Houve constrangimentos na Autoestrada Transmontana e nas nacionais que passam na serra da Nogueira. Foi precisamente nas aldeias da serra de Nogueira e de Montesinho que a neve condicionou mais as populações. A distribuição de refeições e higiene ao domicílio, feitas por várias instituições, hoje, só foi possível com a ajuda de jipes e carrinhas 4×4 dos bombeiros.

Logo pela manhã, a maior parte das equipas da Santa Casa da Misericórdia de Bragança, que fazem serviços de higiene em casa de muitos utentes em várias aldeias do concelho, não conseguiram trabalhar. “Fomos a Baçal mas já não conseguimos chegar à aldeia de França. Tanto para nós como para as colegas de serviço foi impossível chegar a algumas aldeias”.

Quem o diz é Elsa Bornes, funcionária do apoio domiciliário da Misericórdia de Bragança. Acrescenta que mesmo mais perto do meio-dia, quando saíram para levar os almoços, tiveram que recorrer aos bombeiros. “Fomos para mais sítios mas com a ajuda dos bombeiros senão não conseguíamos chegar a essas aldeias, como Portela, Donai ou Oleiros.
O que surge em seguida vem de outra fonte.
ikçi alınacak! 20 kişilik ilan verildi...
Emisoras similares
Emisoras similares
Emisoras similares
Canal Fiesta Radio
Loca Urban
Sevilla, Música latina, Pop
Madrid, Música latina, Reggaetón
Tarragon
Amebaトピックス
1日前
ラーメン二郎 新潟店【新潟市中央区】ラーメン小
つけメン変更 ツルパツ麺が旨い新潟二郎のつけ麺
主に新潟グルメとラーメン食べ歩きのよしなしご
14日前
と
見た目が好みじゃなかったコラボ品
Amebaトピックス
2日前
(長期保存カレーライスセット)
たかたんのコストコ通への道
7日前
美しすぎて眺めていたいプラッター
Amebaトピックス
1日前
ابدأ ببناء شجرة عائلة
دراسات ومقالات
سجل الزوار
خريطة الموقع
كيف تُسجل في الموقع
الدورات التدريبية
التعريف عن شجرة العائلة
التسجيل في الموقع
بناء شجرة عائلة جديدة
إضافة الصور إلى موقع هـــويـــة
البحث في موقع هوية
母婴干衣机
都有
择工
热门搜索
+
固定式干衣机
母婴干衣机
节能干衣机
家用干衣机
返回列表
Já não é a primeira vez que a proteção civil (bombeiros) nos ajuda”.

E assim foi durante todo o final da manhã. Àqueles lugares onde foi impossível chegar já estavam lá as pessoas à espera, e “outras vieram ao nosso encontro porque era impossível chegar a alguns domicílios”, salienta Elsa Bornes.

E a TSF acompanhou a última entrega do dia mais tarde um pedacinho que o habitual. Roque Moura de 70 anos já estava à espera à entrada da quinta, onde mora sozinho, junto à aldeia de Vila Nova em pleno Parque Natural de Montesinho.
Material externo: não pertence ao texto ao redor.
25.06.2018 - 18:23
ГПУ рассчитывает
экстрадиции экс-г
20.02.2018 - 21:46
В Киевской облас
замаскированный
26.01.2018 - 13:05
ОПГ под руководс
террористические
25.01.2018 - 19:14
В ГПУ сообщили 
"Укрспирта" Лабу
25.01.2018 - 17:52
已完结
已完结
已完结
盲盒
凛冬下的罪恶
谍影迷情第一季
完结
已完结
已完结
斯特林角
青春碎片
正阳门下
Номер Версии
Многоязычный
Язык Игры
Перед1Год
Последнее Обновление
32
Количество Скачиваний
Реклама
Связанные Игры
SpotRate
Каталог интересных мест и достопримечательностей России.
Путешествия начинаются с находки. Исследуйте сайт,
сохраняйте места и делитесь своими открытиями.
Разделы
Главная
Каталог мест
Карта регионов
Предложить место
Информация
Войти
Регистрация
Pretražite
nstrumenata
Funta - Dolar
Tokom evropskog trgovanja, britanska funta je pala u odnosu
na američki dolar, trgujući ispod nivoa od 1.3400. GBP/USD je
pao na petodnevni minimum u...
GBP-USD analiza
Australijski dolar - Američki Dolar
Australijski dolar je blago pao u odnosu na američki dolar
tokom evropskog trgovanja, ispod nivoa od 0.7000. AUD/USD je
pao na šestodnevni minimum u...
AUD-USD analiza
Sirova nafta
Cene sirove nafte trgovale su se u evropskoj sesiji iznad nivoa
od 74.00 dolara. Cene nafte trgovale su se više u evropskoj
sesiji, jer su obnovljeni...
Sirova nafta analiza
“Temos que as desculpar porque são estas coisas, é a neve. Antigamente era pior. Ninguém conseguia chegar ou sair daqui”. Acrescenta que “hoje com os limpa-neves e com os 4×4 é tudo mais fácil. Nunca me faltaram com a comida, mesmo com neve. Quando está assim o tempo fico em casa à lareira”, diz o utente da Misericórdia.

Carlos Costa foi o condutor da manhã desta equipa da Santa Casa. Diz que se assim não fosse era impossível chegar às populações. “Se não fosse com o jipe era impossível chegar a muitos sítios que estavam cheios de neve e gelo”.

Por causa de todos os cuidados e contratempos que a neve provoca, a equipa da Santa Casa de Bragança e o bombeiro chegaram cerca de hora e meia depois do tempo habitual de um dia normal, à Misericórdia. Elsa Bornes diz com satisfação que o importante “foi mesmo chegar” e com a satisfação do dever cumprido.